What is the question exactly?

hey sorry I should have posted that in the first place.

BCC cubic iron has a lattice constant of 0.287nm. What is the ratio of vacancy densities at T= 25degree C and T=700 degree C given that the energy associated with introducing 1 defect site is 0.92eV.

so is N= 0.287nm?

BCC cubic iron has a lattice constant of 0.287nm. What is the ratio of vacancy densities at T= 25degree C and T=700 degree C given that the energy associated with introducing 1 defect site is 0.92eV.

Ok first of all, the lattice constant (a) is just the length of one side of the unit cell - not the total number of atomic sites (N) BUT you're right to think the two are related.

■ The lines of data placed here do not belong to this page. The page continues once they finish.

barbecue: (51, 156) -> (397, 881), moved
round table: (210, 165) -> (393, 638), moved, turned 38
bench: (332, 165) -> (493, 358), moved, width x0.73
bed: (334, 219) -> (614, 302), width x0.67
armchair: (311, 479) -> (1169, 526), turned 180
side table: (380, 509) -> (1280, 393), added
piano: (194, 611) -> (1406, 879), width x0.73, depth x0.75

Number of atomic sites is given with:

N = NAp/AFe

Where AFe is the atomic mass of iron: 55.845g
And p = density of Iron

The density isn't given but you can calculate using the lattice constant:

p = nAFe/VcNA

n is the number of atoms in the unit cell - 2 for BCC
Vc is the volume of the unit cell - calculated by a3

Since you know a, you can work out p and then use that to work out N. Once you know N just sub in your temperatures - remembering to convert to Kelvin first - and you'll get the number of vacancies at those temperatures, then just find the ratio. Note that the number of vacancies should never be more than the number of atomic sites, for obvious reasons!

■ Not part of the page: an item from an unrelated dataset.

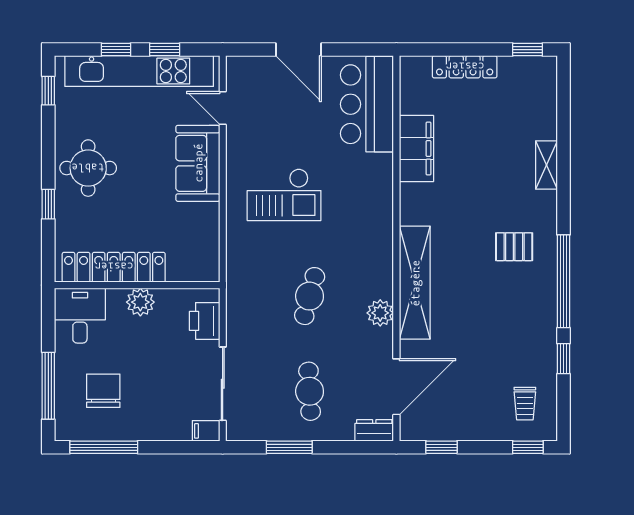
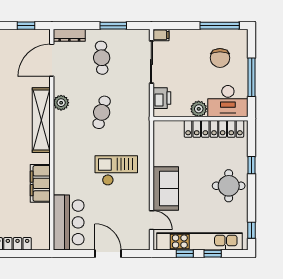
filing cabinet: (416, 149) -> (40, 183), moved
desk: (80, 316) -> (228, 101), width x1.37
window: (48, 386) -> (252, 77), moved
dresser: (374, 430) -> (69, 35), width x1.44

Good luck and let me know how you go or if you need any more explanation!

PS: In case you're wondering, A is found from the periodic table and n is found since there is always a set number of atoms associated with each type of unit cell, BCC is 2, FCC is 8 etc.

Wow, that's awesome. Thanx!!

Just wondering, if vacancy density depends on temperature, can't we just compare the temperatures to obtain a ratio? bcz all the other parameters in the equation is the same and just temperature changes. ??

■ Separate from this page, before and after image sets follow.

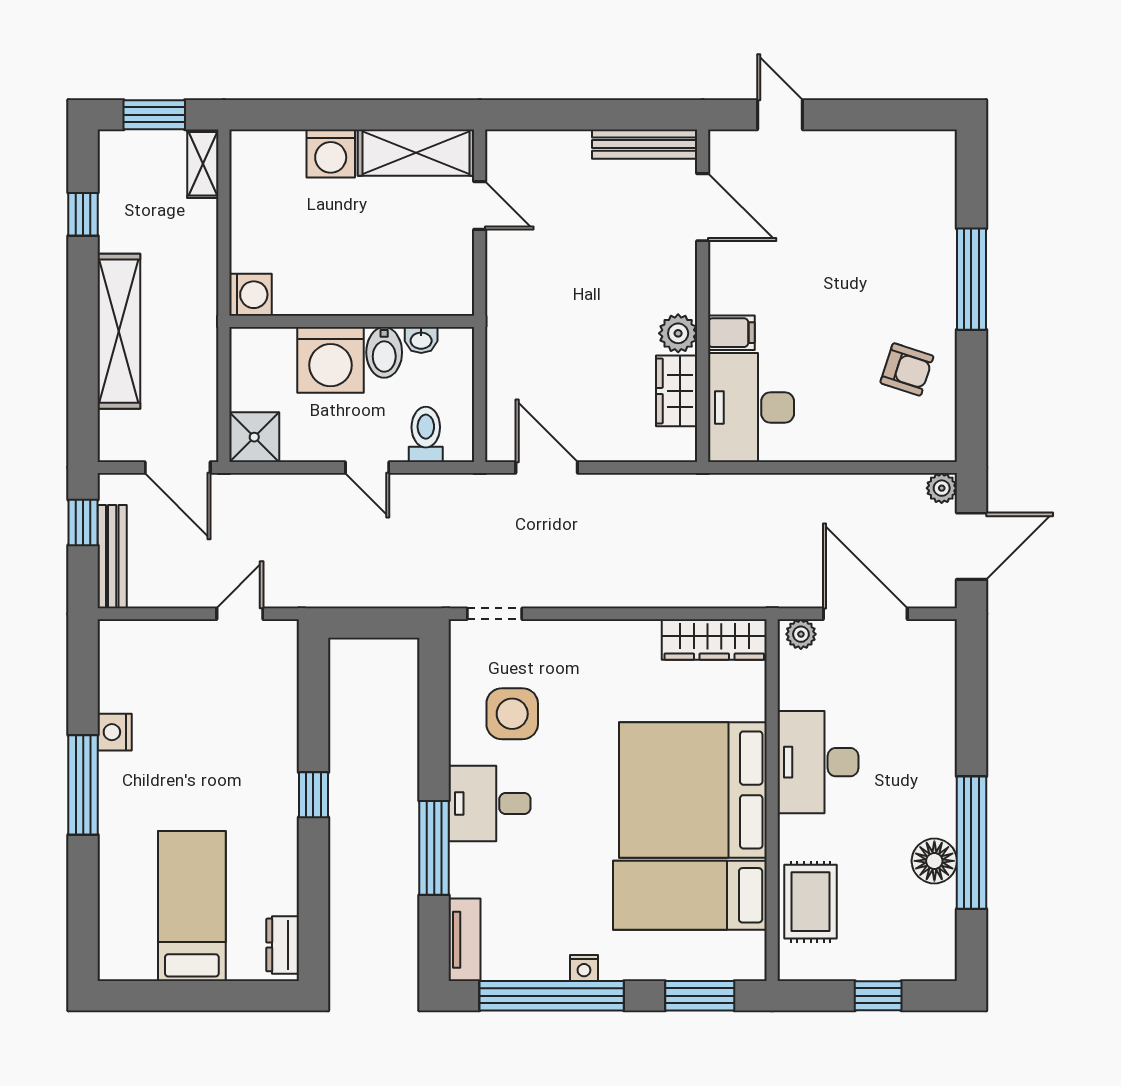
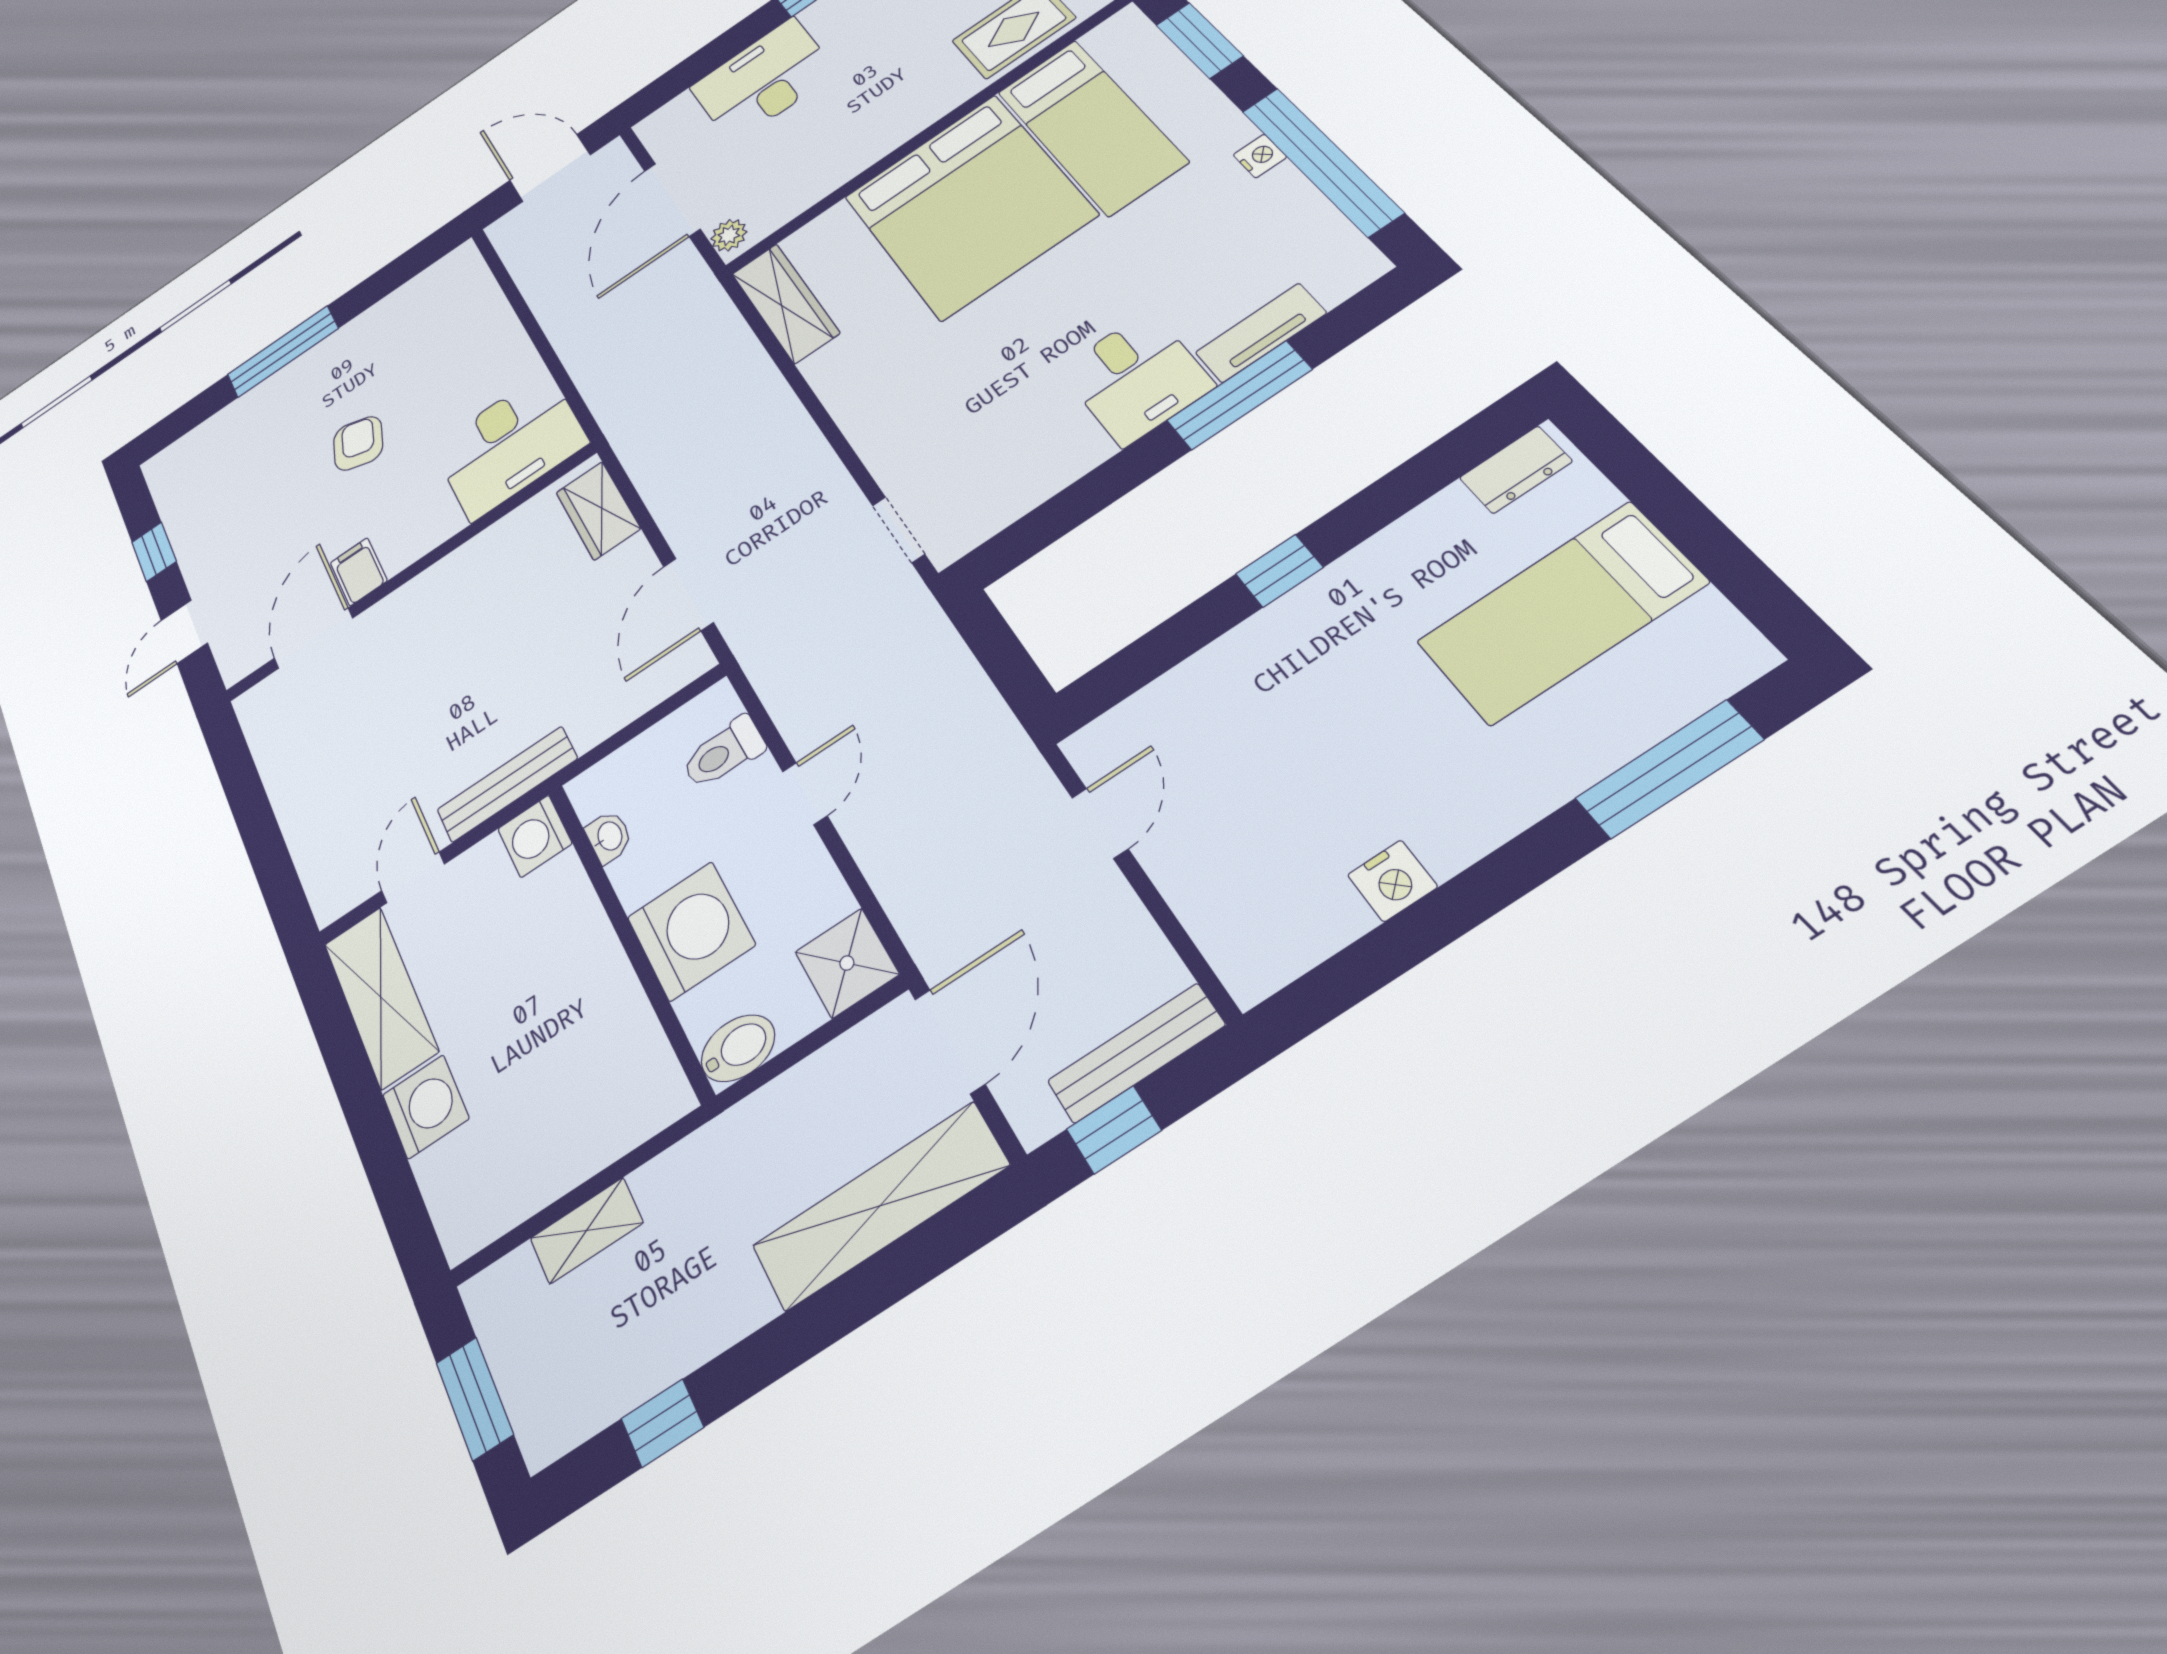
window: (868, 115) -> (154, 552), added
bench: (645, 144) -> (507, 784), moved, turned 90
shelving: (203, 164) -> (587, 1231), moved
washing machine: (250, 295) -> (535, 836), moved, turned -90
shelving: (119, 331) -> (880, 1206), moved
plant: (678, 333) -> (463, 568), removed
filing cabinet: (731, 333) -> (359, 572), moved
bidet: (384, 352) -> (738, 1048), moved
armchair: (907, 369) -> (358, 443), moved
wardrobe: (677, 391) -> (598, 511), moved, turned 90
plant: (942, 488) -> (505, 230), removed
door: (240, 614) -> (1100, 823), swing flipped
side table: (512, 714) -> (1008, 430), removed
desk: (818, 762) -> (763, 80), moved, turned 180
window: (83, 785) -> (1669, 769), moved
tv unit: (464, 940) -> (1261, 333), moved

Is "vacancy density" and "number of vacancies" the same thing? Just wanted to make sure =)

Just wondering, if vacancy density depends on temperature, can't we just compare the temperatures to obtain a ratio? bcz all the other parameters in the equation is the same and just temperature changes. ??

Is "vacancy density" and "number of vacancies" the same thing? Just wanted to make sure =)

I'm assuming the vacancy densities would mean number of vacancies per number of atomic sites... And the ratio then is a comparison between the two densities at those two temperatures? Number of vacancies is usually just a number of how many there are at a given temperature and input energy...

Most of the parameters are the same, but the number of vacancies will change depending on the temperature (so 25C will have much less than 700C) so you will need to calculate how many vacancies at those temps, but that is just a question of putting 25C (in K) and 700C into the formula to fnd the number of vacancies then probably divide by the total number of sites. So yeah, in a way it is just comparing the temps, but mostly comparing the number of vacancies/total atomic sites at those temps :)
Hope that helps :D